The costumes by the always reliable Govane Lohbauer were spot on, especially the functional attire for Caroline Calkins which jumped right out of a Fifth Avenue window, and the loose-tie, working man’s outfit for Luke Reed’s Matthew. Even Frank, the shrink, shone brightly as she played the arbiter of truth.The only misfire was the rig they put together for Cory, the detective, which was just a little too slapstick compared to the reality of the other costumes.

Gail: I think this is an odd choice for the Company’s lone autumn offering. If it had been part of their action-packed summer season I think it would have found its audience, but I worry that there is less variety among fall theatre-goers and that this light-weight relationship drama won’t appeal.

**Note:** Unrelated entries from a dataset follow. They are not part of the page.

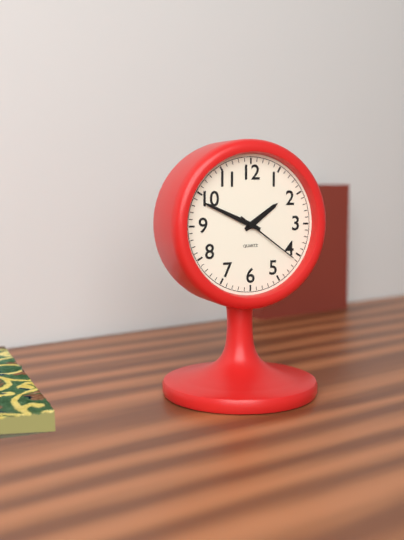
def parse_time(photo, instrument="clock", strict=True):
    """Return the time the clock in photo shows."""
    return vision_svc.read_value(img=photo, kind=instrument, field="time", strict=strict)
1:49:21
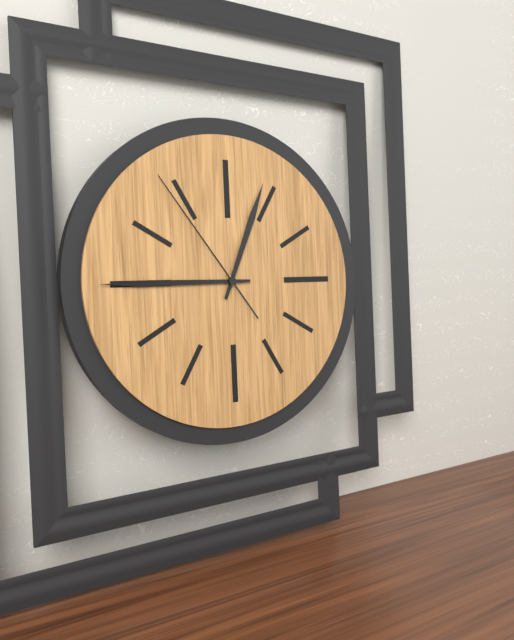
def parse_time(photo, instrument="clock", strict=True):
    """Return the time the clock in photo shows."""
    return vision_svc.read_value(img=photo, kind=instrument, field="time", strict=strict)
12:45:54
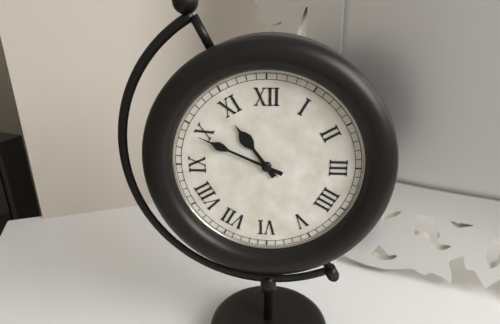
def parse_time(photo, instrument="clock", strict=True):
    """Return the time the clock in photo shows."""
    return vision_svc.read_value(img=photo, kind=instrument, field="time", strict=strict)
10:49
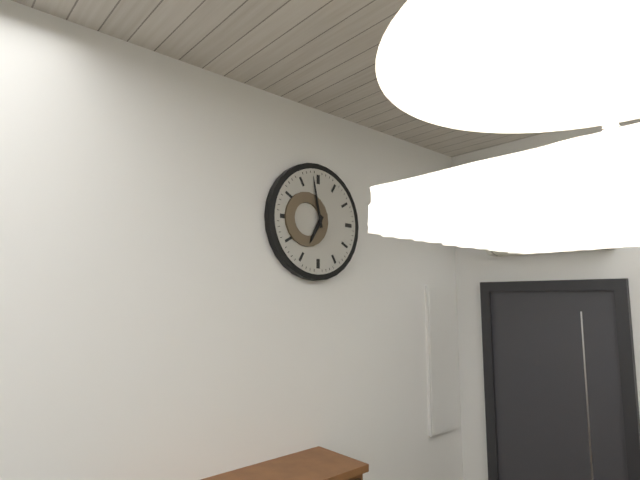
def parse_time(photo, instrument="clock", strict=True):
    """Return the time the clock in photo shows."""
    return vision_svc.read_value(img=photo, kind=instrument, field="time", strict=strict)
6:58
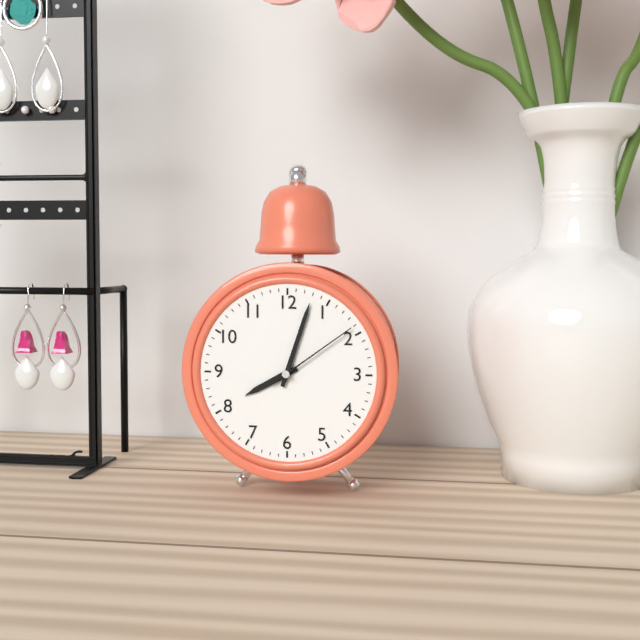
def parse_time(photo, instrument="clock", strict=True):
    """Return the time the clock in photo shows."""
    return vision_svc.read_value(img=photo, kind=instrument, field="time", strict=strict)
8:03:09
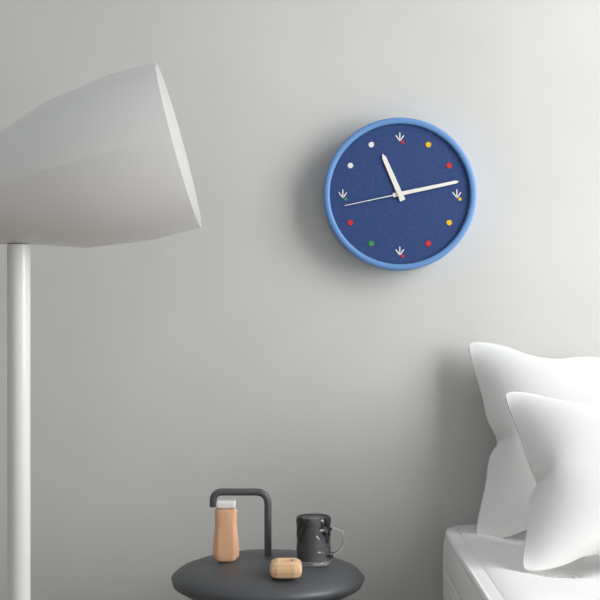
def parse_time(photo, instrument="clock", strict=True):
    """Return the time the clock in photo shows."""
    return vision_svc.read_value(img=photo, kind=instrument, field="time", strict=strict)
11:13:43
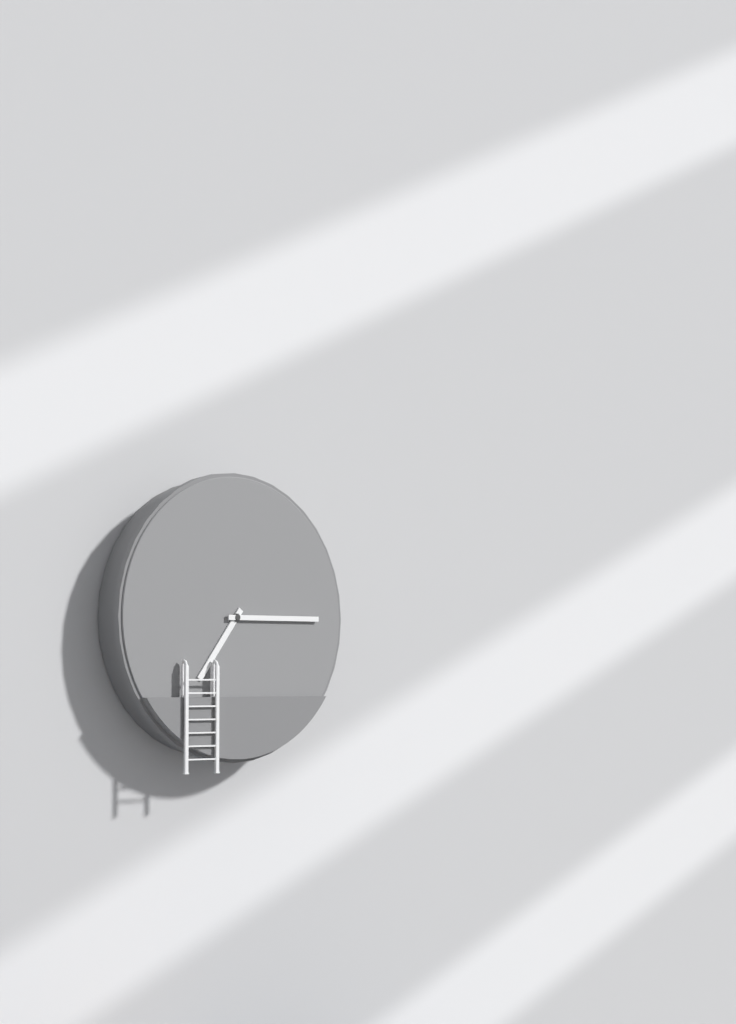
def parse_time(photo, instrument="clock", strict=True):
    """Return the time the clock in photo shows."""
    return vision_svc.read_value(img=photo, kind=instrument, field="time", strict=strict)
7:15
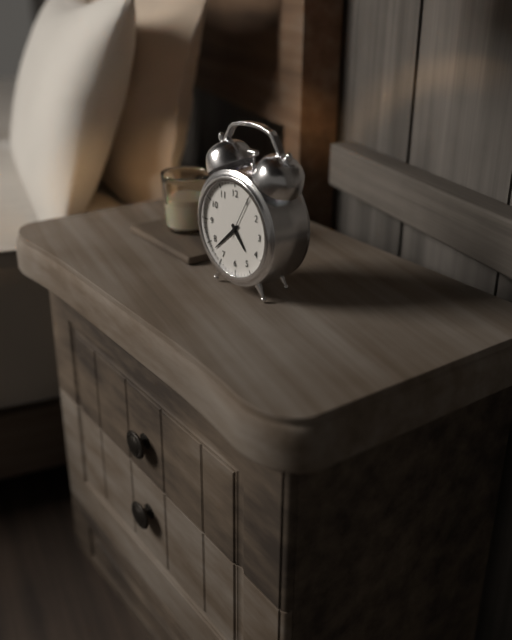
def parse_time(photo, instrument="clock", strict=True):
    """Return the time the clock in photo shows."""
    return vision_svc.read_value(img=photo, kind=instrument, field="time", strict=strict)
4:38
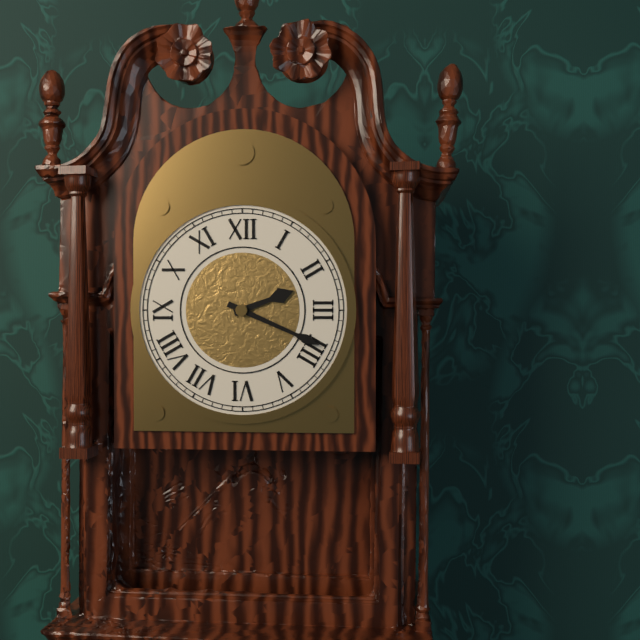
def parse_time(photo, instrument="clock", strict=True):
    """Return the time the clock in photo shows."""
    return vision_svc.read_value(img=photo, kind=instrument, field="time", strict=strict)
2:19
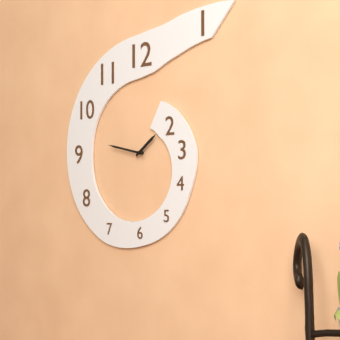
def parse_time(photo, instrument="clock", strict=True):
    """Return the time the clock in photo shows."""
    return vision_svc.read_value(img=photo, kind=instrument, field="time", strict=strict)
1:47
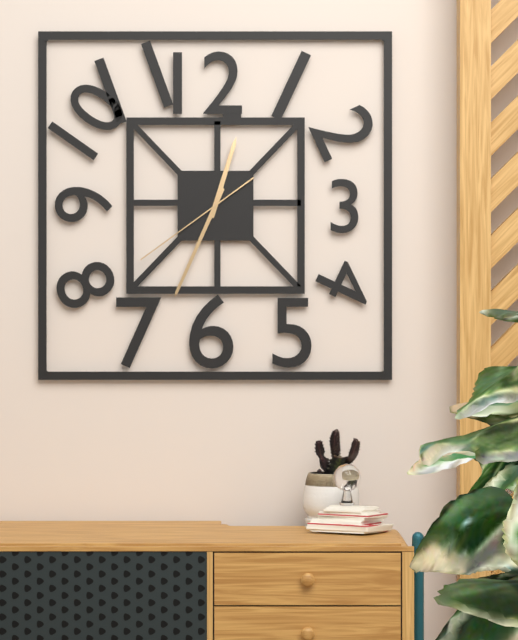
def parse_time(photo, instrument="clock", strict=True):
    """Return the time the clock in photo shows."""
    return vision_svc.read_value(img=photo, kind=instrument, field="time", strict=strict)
12:34:39
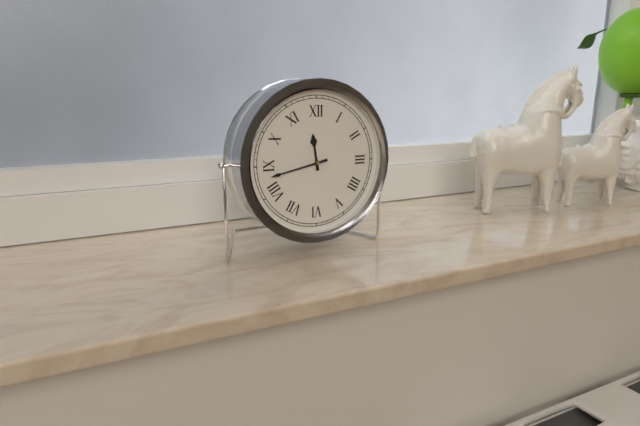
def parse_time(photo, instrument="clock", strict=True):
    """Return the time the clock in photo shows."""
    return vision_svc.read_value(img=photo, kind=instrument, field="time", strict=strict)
11:43
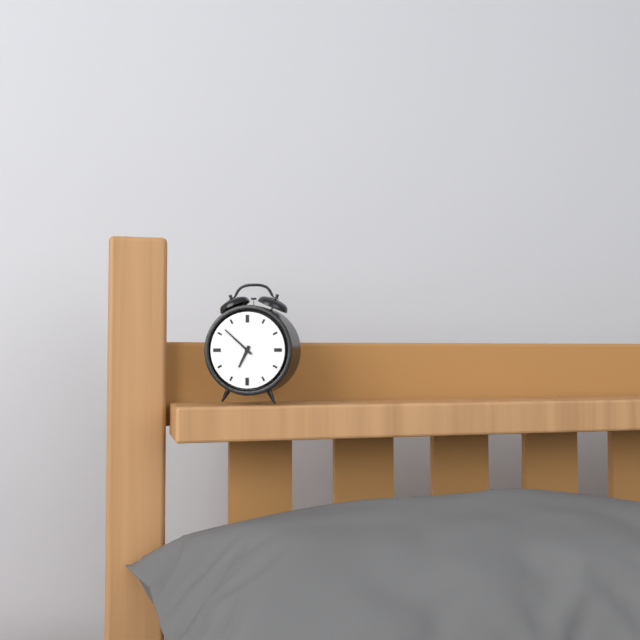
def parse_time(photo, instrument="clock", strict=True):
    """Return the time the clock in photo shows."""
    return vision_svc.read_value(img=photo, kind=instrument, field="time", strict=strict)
6:52
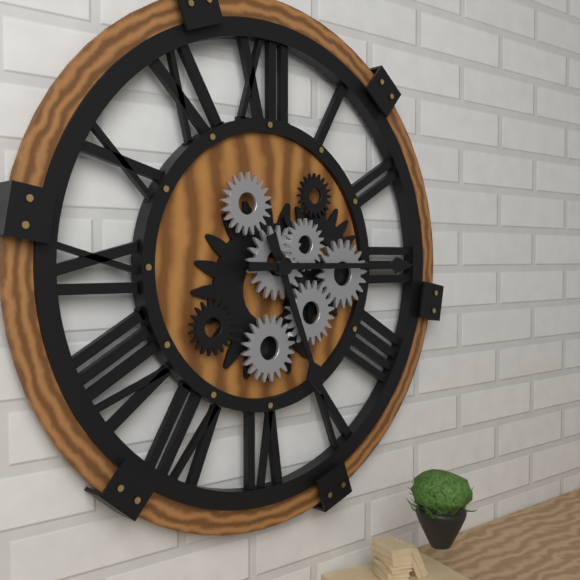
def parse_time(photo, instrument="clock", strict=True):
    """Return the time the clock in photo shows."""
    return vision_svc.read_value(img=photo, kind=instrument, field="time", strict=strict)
5:15
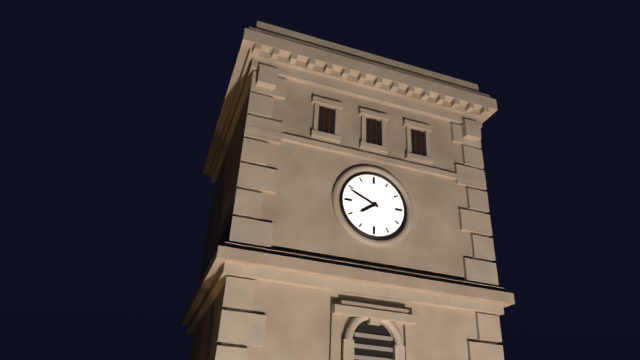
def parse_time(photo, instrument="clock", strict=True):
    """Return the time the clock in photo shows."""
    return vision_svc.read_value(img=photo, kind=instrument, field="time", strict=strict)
7:49
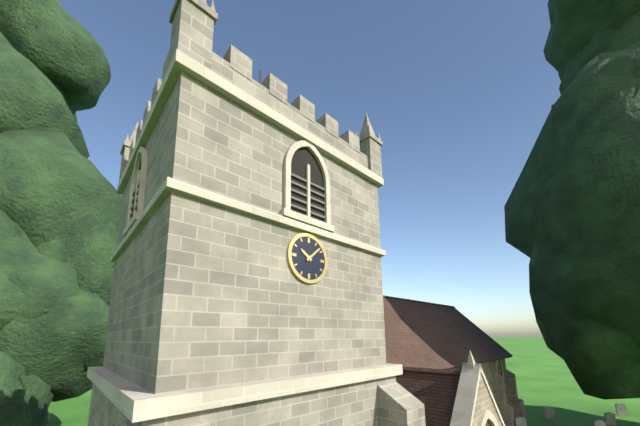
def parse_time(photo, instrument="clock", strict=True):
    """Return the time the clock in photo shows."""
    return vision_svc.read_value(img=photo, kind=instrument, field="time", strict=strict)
10:08
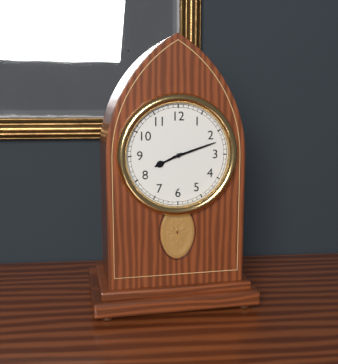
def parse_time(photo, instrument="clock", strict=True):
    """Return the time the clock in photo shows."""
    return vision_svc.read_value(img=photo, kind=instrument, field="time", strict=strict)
8:12
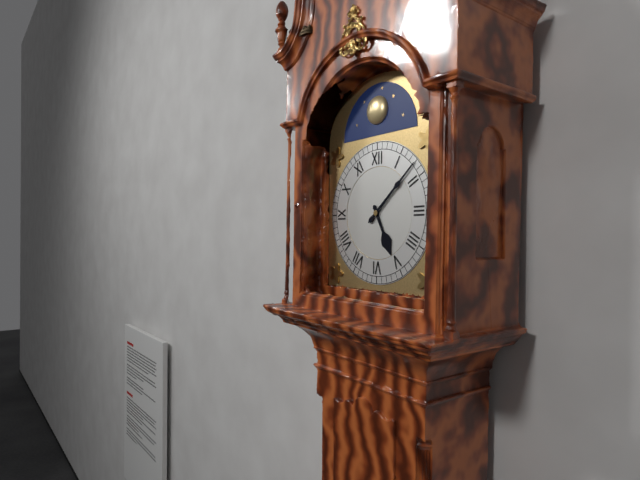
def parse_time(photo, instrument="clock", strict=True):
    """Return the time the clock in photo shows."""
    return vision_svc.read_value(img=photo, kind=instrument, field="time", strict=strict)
5:08
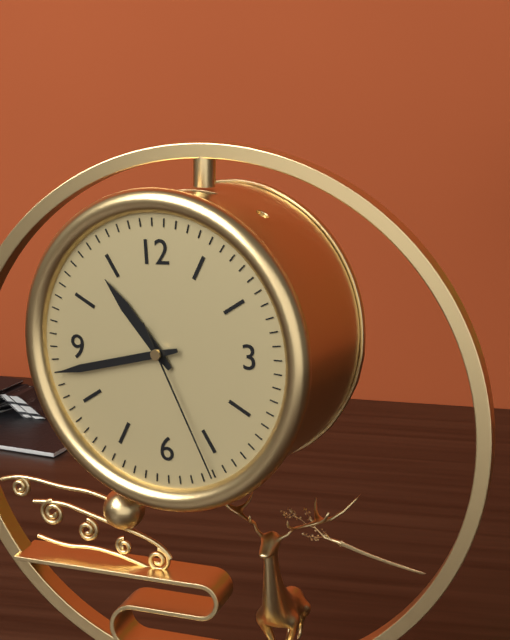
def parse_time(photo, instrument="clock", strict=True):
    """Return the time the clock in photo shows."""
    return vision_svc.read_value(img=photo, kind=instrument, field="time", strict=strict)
10:43:26
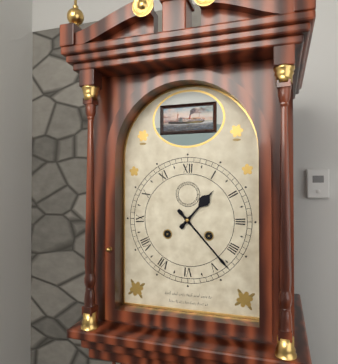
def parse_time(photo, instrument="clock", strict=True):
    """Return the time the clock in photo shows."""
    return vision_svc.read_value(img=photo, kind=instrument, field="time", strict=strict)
1:23
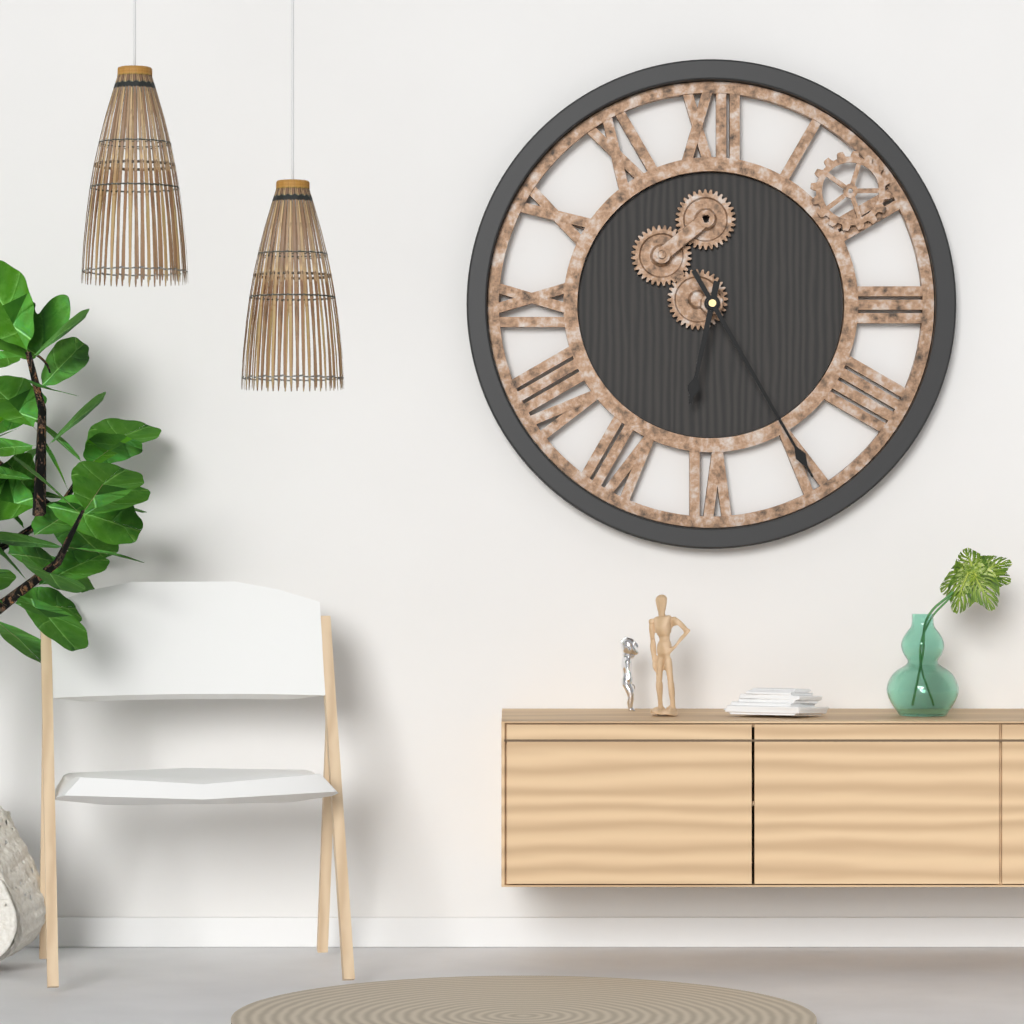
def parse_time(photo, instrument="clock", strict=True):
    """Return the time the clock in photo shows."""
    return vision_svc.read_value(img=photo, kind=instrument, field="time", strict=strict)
6:25
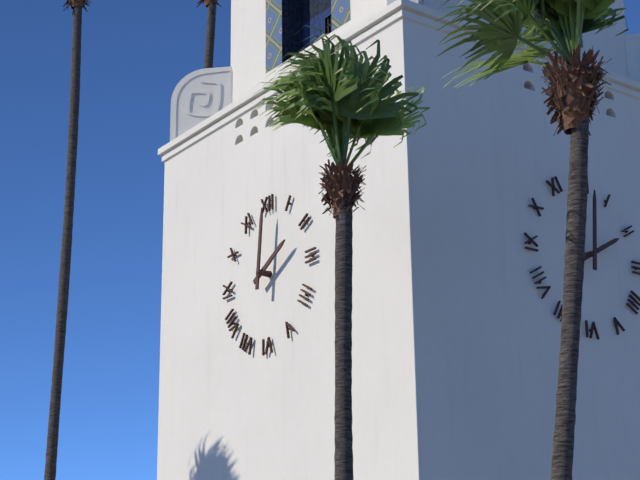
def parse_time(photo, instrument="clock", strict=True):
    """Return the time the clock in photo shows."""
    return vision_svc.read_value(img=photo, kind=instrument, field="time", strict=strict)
2:01
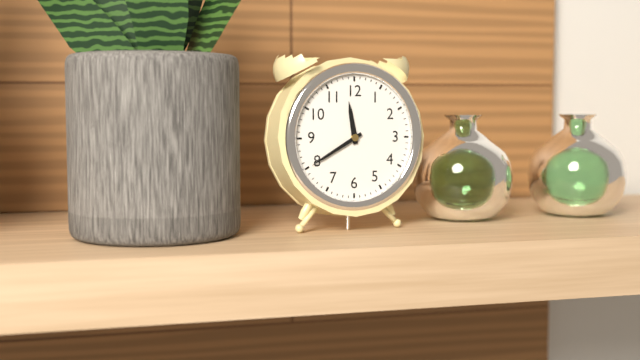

Shakespeare & Company presents Private Eyes by Steven Dietz; Director – Jonathan Croy; Set Designer – Patrick Brennan; Assistant Set Designer – Devon Drohan; Lighting Designer – Robyn Warfield; Sound Designer – Iain Fisher; Costume Designer – Govane Lohbauer; Stage Manager – Megan Radish.
Cast: Caroline Calkins (Lisa), Elizabeth ‘Lily’ Cardaropoli (Cory), Marcus Kearns (Adrian), Lori Evans (Frank) and Luke Reed (Matthew). Two hours with one 18 minute intermission. At the Elyne P. Bernstein Theatre, Lenox, MA. September20-November 9, 2014. Shakespeare.org (413) 637-3353

2 COMMENTS

  1. Private Eyes was originally produced by Shakespeare & Company in the Salon Theatre in the main house at The Mount, not in the Stable.